§ Data to use:
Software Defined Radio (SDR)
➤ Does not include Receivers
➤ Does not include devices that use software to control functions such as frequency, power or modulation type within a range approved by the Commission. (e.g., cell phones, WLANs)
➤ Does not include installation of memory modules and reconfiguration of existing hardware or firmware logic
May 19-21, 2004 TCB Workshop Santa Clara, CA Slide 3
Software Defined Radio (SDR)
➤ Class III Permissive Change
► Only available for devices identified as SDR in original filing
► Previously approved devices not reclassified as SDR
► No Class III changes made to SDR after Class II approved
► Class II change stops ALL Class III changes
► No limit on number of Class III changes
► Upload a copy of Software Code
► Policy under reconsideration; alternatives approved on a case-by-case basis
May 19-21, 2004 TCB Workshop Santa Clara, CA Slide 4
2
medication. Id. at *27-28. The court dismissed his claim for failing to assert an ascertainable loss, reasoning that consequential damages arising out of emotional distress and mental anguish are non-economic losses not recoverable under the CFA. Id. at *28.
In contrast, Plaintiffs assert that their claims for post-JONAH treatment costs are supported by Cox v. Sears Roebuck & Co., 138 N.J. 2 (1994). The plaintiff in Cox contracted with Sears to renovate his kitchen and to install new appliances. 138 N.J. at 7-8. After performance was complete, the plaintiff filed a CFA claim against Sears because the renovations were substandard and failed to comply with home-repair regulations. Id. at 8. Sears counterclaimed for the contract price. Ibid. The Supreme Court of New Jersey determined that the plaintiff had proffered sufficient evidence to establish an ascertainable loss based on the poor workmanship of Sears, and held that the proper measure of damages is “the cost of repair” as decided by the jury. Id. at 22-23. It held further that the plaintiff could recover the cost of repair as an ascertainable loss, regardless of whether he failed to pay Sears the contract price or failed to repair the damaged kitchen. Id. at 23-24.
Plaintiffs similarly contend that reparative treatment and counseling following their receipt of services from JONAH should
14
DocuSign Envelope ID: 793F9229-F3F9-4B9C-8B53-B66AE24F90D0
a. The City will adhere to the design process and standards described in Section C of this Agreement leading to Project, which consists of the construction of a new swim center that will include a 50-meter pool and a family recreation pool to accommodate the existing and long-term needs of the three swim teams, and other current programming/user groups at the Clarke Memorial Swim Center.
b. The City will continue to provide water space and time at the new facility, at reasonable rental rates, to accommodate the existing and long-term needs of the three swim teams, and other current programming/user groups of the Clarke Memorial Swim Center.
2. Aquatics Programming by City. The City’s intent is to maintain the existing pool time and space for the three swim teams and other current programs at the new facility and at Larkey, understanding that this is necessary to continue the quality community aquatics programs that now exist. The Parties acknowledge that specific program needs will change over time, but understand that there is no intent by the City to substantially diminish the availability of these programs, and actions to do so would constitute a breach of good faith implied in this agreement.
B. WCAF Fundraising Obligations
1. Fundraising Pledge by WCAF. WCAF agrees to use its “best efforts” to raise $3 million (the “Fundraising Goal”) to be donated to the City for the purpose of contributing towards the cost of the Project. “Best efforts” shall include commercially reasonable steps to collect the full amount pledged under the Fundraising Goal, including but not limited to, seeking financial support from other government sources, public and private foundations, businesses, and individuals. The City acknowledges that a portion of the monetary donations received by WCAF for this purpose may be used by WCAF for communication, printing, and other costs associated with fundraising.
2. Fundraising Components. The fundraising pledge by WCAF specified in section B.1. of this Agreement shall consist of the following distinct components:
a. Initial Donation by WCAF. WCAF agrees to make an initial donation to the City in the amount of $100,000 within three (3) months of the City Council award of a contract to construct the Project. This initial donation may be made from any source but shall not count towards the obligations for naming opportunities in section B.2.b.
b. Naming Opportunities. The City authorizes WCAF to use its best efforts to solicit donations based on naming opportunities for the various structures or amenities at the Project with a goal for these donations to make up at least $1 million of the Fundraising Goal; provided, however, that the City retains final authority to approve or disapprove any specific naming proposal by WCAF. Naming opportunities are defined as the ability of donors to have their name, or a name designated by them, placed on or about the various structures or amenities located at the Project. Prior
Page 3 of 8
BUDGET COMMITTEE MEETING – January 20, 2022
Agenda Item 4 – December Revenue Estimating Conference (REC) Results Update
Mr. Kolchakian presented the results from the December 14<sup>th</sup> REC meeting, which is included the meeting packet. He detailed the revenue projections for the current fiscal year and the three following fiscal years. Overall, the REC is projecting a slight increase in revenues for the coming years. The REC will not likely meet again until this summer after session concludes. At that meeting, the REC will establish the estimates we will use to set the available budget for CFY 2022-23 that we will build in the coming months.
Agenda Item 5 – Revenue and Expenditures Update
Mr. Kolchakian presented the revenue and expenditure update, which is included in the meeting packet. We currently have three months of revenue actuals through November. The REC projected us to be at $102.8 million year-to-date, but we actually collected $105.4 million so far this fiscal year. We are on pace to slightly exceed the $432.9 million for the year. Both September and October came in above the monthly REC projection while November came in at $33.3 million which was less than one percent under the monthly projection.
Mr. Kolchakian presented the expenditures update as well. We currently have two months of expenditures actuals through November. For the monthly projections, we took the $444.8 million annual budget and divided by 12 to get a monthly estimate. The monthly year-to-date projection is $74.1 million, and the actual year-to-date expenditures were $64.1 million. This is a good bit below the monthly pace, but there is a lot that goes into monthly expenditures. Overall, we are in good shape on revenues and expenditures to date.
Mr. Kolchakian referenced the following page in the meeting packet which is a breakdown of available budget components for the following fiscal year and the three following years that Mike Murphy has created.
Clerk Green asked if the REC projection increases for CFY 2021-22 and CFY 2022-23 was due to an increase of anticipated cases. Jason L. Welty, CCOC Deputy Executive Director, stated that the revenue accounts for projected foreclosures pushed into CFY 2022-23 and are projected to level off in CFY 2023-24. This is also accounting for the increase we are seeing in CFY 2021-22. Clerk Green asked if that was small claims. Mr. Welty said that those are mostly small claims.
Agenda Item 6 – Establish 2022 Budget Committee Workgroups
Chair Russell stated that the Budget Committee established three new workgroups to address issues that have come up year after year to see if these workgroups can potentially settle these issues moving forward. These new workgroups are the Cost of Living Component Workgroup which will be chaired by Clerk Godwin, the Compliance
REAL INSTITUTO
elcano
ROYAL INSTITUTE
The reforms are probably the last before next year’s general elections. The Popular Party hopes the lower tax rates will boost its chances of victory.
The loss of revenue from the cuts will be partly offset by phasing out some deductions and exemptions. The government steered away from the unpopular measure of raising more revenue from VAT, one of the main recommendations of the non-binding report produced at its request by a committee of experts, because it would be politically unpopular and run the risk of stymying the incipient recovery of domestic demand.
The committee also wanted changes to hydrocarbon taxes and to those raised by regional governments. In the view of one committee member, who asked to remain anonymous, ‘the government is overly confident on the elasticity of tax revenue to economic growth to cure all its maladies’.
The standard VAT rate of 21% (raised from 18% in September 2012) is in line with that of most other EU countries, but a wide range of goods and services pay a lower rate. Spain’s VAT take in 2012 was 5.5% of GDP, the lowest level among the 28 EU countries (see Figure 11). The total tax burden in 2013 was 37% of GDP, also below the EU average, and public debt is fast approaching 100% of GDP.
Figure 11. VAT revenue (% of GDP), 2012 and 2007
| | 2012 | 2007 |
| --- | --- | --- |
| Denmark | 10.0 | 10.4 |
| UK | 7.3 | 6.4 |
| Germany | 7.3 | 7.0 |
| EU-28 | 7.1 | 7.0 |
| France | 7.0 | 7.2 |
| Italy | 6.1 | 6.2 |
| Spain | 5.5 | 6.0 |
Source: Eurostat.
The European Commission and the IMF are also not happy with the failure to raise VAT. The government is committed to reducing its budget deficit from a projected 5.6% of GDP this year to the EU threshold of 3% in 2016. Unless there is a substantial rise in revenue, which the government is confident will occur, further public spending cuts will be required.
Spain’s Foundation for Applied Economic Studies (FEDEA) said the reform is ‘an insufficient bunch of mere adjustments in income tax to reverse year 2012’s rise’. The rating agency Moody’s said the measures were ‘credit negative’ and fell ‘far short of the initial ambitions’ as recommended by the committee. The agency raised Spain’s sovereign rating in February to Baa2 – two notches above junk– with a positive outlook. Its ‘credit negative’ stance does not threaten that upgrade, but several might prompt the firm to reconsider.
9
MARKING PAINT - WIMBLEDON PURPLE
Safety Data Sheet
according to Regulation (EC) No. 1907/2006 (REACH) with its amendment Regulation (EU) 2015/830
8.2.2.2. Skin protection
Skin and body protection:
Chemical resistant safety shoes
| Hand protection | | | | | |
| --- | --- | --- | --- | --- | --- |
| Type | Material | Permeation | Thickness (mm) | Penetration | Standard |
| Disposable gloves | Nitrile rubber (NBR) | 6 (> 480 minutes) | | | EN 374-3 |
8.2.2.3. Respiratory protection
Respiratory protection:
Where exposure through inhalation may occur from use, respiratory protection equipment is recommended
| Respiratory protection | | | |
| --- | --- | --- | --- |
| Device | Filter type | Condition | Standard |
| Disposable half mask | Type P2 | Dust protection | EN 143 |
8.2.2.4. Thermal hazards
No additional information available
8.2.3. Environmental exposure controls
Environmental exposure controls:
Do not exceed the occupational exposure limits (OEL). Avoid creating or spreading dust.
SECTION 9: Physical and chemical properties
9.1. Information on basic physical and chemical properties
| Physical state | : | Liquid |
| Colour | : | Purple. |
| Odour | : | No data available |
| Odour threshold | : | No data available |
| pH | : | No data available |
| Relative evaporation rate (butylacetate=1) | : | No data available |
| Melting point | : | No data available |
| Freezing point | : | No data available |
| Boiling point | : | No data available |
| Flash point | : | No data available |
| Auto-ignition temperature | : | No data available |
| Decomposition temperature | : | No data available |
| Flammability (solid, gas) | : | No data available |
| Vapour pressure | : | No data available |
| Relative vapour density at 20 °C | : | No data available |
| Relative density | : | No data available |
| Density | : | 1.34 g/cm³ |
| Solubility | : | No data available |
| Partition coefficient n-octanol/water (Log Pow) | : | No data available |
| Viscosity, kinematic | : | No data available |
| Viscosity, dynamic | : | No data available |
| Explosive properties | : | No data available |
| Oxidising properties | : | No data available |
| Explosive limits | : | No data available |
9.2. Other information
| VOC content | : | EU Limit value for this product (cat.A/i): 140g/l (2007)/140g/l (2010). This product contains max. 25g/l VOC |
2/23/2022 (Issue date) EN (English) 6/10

§ What to produce: Every line that contains "devices" should be copied out of the data.

§ Reply to the exercise:
➤ Does not include devices that use software to control functions such as frequency, power or modulation type within a range approved by the Commission. (e.g., cell phones, WLANs)
► Only available for devices identified as SDR in original filing
► Previously approved devices not reclassified as SDR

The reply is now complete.